Would you go through the records below and copy each line with the string "images"?

##### Provided information

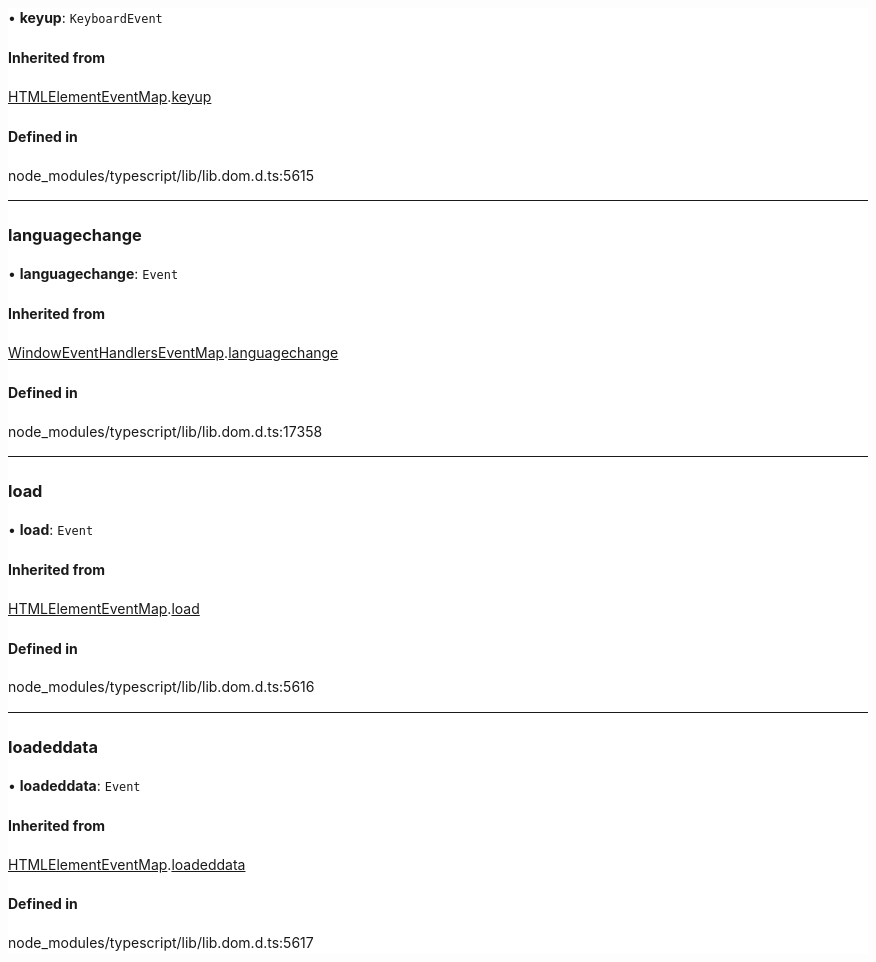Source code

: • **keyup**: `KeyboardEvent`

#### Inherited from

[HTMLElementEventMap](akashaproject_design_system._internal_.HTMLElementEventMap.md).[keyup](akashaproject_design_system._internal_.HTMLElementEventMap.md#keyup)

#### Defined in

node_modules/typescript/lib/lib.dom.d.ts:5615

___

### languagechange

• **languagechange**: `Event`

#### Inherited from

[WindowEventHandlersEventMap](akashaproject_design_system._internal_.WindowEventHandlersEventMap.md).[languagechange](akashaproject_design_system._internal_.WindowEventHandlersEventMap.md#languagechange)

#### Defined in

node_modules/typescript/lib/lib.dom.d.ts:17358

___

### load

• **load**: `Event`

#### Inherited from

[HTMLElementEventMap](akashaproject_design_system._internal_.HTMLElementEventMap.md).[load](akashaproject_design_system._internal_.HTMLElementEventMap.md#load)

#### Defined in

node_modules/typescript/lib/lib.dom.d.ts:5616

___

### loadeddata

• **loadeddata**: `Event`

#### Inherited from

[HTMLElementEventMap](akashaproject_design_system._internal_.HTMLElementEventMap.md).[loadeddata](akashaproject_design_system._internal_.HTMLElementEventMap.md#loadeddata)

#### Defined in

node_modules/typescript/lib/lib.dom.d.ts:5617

##########
##### Provided information

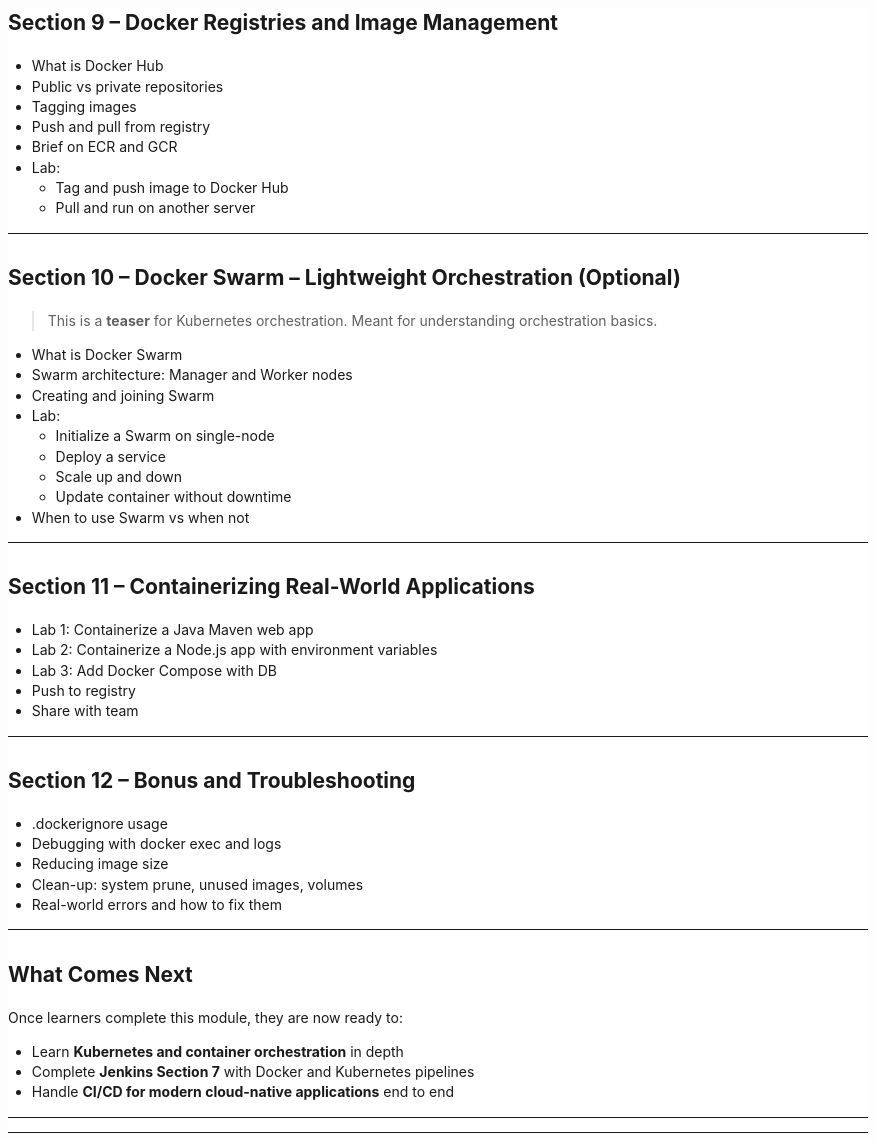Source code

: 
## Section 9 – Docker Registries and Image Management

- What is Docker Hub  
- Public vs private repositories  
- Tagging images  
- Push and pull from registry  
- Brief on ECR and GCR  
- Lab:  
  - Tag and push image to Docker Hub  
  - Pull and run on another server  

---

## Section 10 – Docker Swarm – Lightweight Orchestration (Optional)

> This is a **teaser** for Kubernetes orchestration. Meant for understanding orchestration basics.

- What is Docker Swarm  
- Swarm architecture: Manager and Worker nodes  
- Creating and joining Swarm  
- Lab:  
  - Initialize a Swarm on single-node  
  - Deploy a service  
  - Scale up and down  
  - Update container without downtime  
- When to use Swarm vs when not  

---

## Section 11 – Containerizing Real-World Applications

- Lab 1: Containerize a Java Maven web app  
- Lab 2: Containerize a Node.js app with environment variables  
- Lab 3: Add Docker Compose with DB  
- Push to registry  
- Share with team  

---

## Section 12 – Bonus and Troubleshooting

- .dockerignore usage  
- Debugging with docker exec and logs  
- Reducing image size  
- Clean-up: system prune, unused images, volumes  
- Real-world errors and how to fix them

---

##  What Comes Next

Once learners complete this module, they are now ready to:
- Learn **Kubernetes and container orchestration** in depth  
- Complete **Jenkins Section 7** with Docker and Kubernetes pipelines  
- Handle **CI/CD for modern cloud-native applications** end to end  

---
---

##########

Response to the task
- Tagging images  
- Clean-up: system prune, unused images, volumes  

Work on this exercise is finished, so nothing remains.